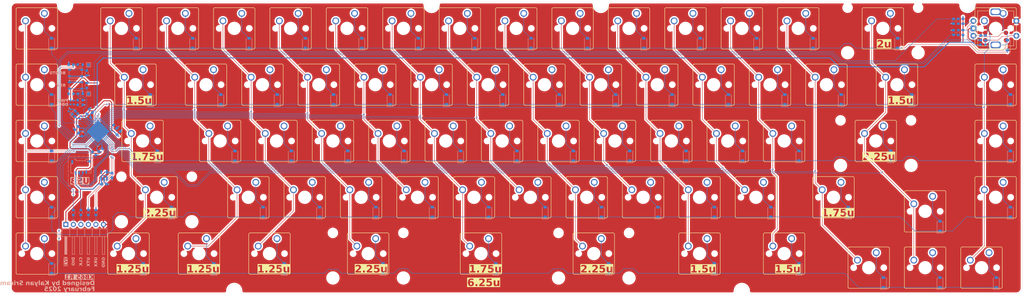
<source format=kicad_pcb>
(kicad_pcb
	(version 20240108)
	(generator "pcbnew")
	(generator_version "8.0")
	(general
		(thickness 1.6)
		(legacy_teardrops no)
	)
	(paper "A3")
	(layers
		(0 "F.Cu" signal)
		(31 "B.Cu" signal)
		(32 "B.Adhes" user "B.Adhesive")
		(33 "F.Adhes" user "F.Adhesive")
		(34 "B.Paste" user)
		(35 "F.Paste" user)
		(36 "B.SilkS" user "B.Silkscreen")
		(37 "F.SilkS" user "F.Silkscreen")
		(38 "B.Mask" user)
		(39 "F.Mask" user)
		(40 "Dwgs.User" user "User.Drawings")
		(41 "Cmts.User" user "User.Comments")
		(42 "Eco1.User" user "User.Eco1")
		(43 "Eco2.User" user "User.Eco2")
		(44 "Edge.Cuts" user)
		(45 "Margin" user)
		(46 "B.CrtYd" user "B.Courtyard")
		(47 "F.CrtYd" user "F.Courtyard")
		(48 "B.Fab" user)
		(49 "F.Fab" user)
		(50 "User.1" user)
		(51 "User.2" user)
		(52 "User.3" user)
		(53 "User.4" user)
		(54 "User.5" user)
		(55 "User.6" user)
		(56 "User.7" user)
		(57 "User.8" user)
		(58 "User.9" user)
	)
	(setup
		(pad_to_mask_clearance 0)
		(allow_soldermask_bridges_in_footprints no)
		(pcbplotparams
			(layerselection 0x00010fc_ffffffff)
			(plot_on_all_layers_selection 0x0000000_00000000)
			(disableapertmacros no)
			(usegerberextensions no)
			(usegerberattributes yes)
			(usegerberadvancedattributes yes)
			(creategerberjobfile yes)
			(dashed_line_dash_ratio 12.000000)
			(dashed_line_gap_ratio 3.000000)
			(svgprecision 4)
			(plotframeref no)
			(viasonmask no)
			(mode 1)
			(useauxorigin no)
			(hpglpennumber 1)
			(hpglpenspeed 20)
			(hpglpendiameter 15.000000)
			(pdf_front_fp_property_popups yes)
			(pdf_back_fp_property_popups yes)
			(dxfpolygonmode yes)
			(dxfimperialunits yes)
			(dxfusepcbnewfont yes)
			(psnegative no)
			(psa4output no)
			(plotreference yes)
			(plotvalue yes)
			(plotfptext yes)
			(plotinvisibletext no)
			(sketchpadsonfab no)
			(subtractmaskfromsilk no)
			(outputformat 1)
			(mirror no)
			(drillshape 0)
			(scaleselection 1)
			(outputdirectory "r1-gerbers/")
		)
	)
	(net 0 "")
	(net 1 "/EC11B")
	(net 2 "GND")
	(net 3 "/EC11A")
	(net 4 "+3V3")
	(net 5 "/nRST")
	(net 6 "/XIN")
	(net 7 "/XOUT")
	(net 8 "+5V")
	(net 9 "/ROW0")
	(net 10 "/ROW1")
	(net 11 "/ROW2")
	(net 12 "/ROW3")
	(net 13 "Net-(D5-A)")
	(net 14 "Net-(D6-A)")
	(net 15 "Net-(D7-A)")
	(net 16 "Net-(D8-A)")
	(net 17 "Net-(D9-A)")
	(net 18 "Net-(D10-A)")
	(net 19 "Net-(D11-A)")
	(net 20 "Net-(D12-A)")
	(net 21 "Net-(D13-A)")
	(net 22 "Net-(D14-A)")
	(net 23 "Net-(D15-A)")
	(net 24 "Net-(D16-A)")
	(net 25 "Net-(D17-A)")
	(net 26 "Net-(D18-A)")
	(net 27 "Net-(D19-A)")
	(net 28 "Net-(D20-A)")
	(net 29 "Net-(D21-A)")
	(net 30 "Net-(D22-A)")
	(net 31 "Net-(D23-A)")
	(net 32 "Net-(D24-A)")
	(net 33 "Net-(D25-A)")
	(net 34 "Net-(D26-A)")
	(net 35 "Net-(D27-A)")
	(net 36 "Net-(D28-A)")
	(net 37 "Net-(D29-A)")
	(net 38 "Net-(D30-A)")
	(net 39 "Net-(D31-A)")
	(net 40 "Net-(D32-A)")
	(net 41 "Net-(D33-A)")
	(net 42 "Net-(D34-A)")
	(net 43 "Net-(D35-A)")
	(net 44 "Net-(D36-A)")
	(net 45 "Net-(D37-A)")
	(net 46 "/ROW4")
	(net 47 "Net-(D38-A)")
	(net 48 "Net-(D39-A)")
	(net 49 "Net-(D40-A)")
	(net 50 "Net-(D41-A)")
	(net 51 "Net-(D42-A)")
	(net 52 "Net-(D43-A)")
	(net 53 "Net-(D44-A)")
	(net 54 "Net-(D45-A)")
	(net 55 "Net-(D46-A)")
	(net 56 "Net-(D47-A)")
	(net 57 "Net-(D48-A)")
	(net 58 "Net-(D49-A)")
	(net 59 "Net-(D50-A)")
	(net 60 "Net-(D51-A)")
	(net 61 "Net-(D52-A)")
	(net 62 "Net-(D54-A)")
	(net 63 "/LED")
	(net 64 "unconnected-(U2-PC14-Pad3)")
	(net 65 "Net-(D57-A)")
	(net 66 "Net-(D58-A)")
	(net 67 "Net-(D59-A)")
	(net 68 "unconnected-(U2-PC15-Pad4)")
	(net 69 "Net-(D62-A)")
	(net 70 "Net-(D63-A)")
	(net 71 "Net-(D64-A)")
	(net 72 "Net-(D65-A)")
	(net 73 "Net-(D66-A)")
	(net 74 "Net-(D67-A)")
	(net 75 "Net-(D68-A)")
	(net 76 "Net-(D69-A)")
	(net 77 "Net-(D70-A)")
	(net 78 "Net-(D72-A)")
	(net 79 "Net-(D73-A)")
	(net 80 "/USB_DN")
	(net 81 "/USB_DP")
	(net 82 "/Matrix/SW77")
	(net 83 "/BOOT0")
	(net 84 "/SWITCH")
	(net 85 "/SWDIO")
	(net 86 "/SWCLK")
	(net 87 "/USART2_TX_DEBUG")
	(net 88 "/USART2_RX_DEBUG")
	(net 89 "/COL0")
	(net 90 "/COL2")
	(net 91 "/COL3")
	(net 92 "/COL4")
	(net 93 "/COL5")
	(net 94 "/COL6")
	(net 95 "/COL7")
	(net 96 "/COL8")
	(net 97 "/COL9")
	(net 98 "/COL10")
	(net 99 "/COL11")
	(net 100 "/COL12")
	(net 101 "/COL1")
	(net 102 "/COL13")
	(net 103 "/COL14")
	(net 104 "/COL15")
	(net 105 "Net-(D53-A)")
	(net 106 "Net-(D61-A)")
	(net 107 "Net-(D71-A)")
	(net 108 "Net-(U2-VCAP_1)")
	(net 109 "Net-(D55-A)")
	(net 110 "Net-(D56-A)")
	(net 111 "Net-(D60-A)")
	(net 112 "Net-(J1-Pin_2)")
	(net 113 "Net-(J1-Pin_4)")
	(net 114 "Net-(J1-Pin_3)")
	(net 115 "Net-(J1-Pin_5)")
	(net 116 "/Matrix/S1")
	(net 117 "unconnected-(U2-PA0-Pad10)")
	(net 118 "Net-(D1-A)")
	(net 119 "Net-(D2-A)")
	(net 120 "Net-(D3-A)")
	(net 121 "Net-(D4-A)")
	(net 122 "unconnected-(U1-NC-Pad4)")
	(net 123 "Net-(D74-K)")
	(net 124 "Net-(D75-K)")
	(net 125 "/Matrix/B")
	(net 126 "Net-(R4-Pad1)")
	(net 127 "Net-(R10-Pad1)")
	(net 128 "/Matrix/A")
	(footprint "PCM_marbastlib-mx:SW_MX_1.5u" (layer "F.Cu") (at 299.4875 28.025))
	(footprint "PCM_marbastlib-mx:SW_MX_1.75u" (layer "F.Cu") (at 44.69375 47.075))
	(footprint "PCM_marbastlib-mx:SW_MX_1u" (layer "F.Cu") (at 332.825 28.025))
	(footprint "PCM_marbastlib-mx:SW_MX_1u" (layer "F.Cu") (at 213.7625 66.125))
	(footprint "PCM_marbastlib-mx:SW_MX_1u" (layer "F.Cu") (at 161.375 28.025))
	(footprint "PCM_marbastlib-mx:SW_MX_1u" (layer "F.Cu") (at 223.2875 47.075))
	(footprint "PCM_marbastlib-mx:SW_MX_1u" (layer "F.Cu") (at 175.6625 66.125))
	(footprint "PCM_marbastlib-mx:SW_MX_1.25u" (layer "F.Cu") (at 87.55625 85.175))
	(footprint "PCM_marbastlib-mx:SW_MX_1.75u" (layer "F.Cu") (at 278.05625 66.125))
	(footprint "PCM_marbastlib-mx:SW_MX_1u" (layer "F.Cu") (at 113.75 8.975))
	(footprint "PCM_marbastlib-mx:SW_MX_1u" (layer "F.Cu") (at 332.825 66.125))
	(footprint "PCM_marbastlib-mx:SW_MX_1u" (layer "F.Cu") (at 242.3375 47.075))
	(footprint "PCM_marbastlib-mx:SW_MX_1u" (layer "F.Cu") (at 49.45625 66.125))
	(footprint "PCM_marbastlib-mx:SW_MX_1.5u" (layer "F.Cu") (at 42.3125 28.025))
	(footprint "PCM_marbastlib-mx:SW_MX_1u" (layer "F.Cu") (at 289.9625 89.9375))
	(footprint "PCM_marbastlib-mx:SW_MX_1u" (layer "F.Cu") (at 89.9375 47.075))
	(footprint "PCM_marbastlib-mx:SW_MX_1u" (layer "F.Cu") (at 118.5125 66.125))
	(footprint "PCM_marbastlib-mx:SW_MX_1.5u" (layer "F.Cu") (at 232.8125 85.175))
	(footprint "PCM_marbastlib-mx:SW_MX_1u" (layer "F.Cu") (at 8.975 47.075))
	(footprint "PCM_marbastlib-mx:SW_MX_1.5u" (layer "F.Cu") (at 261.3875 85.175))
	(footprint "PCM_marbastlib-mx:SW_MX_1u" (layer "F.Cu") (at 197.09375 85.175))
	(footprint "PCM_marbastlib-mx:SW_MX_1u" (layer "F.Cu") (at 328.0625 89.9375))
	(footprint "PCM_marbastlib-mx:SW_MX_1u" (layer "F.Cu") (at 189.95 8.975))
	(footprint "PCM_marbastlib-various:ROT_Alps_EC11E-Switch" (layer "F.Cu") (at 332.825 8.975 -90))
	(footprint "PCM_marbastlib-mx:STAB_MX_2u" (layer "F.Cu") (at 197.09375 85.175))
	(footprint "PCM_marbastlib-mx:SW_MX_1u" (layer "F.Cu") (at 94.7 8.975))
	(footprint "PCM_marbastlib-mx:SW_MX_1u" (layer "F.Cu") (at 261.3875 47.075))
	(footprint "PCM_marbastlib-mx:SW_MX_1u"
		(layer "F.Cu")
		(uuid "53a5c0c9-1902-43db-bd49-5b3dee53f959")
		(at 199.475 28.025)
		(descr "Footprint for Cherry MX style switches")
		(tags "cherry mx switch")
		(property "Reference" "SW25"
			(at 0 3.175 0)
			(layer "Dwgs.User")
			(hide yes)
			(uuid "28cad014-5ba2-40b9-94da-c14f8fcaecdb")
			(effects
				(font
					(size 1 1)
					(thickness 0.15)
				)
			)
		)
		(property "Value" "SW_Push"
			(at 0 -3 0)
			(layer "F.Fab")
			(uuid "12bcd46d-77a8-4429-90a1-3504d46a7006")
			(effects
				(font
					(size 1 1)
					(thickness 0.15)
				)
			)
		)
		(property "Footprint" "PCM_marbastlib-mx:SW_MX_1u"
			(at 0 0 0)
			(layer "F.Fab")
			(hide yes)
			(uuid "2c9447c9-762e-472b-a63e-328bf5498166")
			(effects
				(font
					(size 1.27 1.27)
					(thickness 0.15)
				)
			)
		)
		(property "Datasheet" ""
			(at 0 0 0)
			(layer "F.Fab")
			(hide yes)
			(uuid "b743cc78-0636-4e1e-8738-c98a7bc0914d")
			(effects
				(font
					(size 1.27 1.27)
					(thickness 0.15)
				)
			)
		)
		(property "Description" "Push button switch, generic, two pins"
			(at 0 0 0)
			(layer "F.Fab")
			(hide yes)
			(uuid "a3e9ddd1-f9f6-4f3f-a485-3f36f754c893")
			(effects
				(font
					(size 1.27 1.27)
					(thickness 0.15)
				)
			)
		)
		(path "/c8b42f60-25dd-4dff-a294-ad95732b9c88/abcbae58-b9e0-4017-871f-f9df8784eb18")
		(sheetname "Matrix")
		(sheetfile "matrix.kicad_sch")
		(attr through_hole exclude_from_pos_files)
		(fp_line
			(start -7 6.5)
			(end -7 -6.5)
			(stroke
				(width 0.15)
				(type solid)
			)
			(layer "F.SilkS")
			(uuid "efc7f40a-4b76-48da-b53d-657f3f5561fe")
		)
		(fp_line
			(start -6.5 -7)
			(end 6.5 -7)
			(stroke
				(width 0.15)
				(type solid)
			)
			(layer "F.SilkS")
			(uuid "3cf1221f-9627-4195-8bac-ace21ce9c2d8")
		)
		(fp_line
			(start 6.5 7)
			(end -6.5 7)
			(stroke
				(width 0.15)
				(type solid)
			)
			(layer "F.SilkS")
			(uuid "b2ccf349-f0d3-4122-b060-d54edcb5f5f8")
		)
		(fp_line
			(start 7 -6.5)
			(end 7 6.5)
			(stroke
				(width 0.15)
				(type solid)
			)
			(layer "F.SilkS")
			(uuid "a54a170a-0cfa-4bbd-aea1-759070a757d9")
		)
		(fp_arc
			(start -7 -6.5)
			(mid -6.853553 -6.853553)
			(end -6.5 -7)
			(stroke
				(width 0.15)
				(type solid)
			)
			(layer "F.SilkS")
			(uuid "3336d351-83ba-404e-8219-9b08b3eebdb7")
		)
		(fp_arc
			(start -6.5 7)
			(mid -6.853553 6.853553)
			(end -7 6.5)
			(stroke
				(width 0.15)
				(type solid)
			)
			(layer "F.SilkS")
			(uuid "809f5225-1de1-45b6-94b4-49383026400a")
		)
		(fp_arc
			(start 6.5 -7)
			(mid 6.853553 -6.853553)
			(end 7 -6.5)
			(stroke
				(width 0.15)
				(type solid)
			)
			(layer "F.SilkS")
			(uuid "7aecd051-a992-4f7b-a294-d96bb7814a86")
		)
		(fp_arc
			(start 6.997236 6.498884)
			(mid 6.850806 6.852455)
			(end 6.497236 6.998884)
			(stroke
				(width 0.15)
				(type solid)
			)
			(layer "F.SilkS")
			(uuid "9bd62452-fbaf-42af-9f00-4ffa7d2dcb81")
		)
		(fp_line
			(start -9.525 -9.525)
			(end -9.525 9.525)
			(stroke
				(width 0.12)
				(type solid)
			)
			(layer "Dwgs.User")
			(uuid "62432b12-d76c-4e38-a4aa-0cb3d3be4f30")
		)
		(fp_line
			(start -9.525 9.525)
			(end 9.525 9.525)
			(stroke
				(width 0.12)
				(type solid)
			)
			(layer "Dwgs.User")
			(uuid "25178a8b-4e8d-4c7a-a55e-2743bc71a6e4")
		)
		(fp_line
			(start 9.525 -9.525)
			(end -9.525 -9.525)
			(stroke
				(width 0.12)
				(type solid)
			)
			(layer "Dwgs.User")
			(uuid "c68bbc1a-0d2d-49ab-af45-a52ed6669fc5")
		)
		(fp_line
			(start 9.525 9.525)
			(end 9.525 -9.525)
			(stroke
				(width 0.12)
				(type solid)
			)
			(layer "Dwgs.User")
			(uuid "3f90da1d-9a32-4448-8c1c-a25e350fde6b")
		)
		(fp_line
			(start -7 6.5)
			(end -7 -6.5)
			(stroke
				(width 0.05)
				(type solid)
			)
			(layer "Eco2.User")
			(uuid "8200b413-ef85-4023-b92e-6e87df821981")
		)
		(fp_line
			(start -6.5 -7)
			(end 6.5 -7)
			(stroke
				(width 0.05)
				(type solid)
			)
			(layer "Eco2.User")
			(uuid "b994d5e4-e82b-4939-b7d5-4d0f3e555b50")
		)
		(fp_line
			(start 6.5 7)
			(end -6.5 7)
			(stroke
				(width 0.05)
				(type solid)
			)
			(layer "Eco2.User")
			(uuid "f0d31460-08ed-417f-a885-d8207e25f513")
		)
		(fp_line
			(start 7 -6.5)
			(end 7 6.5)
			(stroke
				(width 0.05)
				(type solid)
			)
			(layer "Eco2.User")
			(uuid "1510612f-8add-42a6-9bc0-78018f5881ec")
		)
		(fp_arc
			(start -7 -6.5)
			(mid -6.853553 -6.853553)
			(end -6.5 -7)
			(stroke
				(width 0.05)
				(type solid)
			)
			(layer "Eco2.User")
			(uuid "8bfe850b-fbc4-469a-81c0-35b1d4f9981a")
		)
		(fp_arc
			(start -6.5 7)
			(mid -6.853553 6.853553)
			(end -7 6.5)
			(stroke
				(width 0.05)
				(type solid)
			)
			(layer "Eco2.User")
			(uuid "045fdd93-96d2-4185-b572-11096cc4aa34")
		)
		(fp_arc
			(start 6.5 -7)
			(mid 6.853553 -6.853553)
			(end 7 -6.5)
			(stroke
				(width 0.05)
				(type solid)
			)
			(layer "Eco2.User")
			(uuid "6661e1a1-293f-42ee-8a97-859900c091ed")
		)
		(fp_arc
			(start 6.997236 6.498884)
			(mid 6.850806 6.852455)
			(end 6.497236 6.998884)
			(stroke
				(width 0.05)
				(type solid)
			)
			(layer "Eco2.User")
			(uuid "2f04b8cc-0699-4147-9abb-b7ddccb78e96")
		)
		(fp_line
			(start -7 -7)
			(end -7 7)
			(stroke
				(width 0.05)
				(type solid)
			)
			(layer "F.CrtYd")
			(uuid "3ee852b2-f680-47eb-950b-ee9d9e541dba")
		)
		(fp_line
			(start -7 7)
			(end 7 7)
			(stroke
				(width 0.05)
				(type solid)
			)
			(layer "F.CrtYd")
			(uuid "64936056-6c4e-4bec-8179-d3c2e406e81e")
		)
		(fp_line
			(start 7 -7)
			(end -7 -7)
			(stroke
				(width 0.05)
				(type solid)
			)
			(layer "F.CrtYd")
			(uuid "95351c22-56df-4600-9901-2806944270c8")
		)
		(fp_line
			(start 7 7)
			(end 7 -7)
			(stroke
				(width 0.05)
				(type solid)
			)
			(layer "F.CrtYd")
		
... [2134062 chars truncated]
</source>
——————————
- **Exercise**: Would you repeat the material above exactly, line for line, from its first line to the line with "(scaleselection 1)", including both and skipping every picture?

- **Expected output**:
<source format=kicad_pcb>
(kicad_pcb
	(version 20240108)
	(generator "pcbnew")
	(generator_version "8.0")
	(general
		(thickness 1.6)
		(legacy_teardrops no)
	)
	(paper "A3")
	(layers
		(0 "F.Cu" signal)
		(31 "B.Cu" signal)
		(32 "B.Adhes" user "B.Adhesive")
		(33 "F.Adhes" user "F.Adhesive")
		(34 "B.Paste" user)
		(35 "F.Paste" user)
		(36 "B.SilkS" user "B.Silkscreen")
		(37 "F.SilkS" user "F.Silkscreen")
		(38 "B.Mask" user)
		(39 "F.Mask" user)
		(40 "Dwgs.User" user "User.Drawings")
		(41 "Cmts.User" user "User.Comments")
		(42 "Eco1.User" user "User.Eco1")
		(43 "Eco2.User" user "User.Eco2")
		(44 "Edge.Cuts" user)
		(45 "Margin" user)
		(46 "B.CrtYd" user "B.Courtyard")
		(47 "F.CrtYd" user "F.Courtyard")
		(48 "B.Fab" user)
		(49 "F.Fab" user)
		(50 "User.1" user)
		(51 "User.2" user)
		(52 "User.3" user)
		(53 "User.4" user)
		(54 "User.5" user)
		(55 "User.6" user)
		(56 "User.7" user)
		(57 "User.8" user)
		(58 "User.9" user)
	)
	(setup
		(pad_to_mask_clearance 0)
		(allow_soldermask_bridges_in_footprints no)
		(pcbplotparams
			(layerselection 0x00010fc_ffffffff)
			(plot_on_all_layers_selection 0x0000000_00000000)
			(disableapertmacros no)
			(usegerberextensions no)
			(usegerberattributes yes)
			(usegerberadvancedattributes yes)
			(creategerberjobfile yes)
			(dashed_line_dash_ratio 12.000000)
			(dashed_line_gap_ratio 3.000000)
			(svgprecision 4)
			(plotframeref no)
			(viasonmask no)
			(mode 1)
			(useauxorigin no)
			(hpglpennumber 1)
			(hpglpenspeed 20)
			(hpglpendiameter 15.000000)
			(pdf_front_fp_property_popups yes)
			(pdf_back_fp_property_popups yes)
			(dxfpolygonmode yes)
			(dxfimperialunits yes)
			(dxfusepcbnewfont yes)
			(psnegative no)
			(psa4output no)
			(plotreference yes)
			(plotvalue yes)
			(plotfptext yes)
			(plotinvisibletext no)
			(sketchpadsonfab no)
			(subtractmaskfromsilk no)
			(outputformat 1)
			(mirror no)
			(drillshape 0)
			(scaleselection 1)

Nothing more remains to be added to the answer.